A mulher que mencionou o príncipe André de Inglaterra num processo de alegados abusos sexuais, e que declarou ter sido mantida como “escrava sexual” de um bilionário, disse hoje que não vai ser silenciada.
A queixosa, que mantém o anonimato, e identificada nos documentos processuais como ‘Jane Doe n.º3‘, declarou ao jornal britânico The Guardian que se recusa a ser “injustamente vitimizada de novo” depois de o Palácio de Buckingham, a residência oficial da família real britânica, ter publicamente negado, e de forma veemente, as acusações imputadas ao príncipe André, duque de York.
Segundo publicou na sexta-feira o diário The Guardian, uma mulher norte-americana alegou, num documento apresentado num tribunal em West Palm Beach (Florida), que foi mantida como “escrava sexual” pelo bilionário Jeffrey Epstein quando era menor de idade.
No documento, a denunciante, cuja identidade não foi revelada, assegurou que foi forçada “em repetidas ocasiões” a ter relações sexuais com o duque de York entre 1999 e 2002.
Os alegados abusos terão ocorrido em residências de Epstein em Nova Iorque, Londres, Florida, Novo México e nas ilhas Virgens.
A mulher referiu que o banqueiro Jeffrey Epstein, amigo pessoal do príncipe André, a apresentou a “amigos ricos e poderosos” como uma “escrava sexual”.
Em 2008, Jeffrey Epstein foi condenado e cumpriu uma pena de prisão por ter pago para ter relações sexuais com uma menor.
“Trata-se de um longo processo civil nos Estados Unidos, no qual o duque de York não está envolvido”
, assegurou uma porta-voz do Palácio de Buckingham.“Por isso, não podemos comentar nada ao pormenor.
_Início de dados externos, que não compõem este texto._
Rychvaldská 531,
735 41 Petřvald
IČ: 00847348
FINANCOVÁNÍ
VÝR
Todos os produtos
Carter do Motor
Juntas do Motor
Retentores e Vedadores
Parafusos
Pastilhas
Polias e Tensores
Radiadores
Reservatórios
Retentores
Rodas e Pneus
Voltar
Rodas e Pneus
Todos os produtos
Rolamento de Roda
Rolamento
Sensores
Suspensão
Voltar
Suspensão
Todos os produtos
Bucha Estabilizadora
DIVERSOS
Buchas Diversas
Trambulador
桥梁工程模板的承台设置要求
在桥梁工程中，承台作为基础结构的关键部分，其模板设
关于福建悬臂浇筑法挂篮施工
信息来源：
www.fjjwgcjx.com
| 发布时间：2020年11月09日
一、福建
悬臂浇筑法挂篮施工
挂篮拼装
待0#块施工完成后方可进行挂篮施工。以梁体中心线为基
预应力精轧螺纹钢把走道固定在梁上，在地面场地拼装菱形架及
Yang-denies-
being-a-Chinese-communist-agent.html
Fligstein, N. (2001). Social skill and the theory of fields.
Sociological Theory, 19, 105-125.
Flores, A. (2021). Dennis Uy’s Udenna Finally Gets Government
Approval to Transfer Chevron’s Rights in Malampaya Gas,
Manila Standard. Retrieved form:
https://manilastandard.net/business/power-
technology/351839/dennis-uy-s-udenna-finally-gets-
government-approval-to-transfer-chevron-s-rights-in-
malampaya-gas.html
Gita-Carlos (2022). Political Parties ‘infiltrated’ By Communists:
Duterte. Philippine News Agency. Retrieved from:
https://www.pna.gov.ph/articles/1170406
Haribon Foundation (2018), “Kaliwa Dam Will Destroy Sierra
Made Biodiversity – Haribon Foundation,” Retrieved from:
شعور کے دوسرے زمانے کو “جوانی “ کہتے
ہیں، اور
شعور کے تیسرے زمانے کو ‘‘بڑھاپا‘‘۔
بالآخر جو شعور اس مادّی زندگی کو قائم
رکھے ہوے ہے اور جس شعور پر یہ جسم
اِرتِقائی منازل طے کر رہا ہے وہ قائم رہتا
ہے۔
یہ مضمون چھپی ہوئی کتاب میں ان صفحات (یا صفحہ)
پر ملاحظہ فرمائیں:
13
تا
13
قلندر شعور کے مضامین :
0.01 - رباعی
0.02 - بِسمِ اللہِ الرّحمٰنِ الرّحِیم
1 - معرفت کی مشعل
No entanto, para evitar qualquer tipo de dúvida, qualquer sugestão de ações inadequadas com jovens menores de idade é categoricamente falsa”, acrescentou a porta-voz.
Também outro homem envolvido no caso, e nomeado pela vítima no processo, negou as acusações.
Alan Dershowitz, um dos advogados de defesa de Epstein, com quem a queixosa foi alegadamente forçada a manter relações sexuais quando era menor de idade por diversas vezes, declarou à agência de notícias francesa AFP que a história “foi inventada”.
Numa declaração enviada ao The Guardian através dos seus advogados, a mulher afirmou: “Este tipo de ataques agressivos contra mim são precisamente a razão pela qual as vítimas de abuso sexual habitualmente permanecem em silêncio, e a razão pela qual eu o fiz por muito tempo”.
“Essa tendência deve mudar. Não vou ser forçada a voltar a estar em silêncio”, acrescentou.
O príncipe André é o terceiro filho da rainha Isabel II de Inglaterra, sendo neste momento o quinto nome na linha de sucessão ao trono britânico.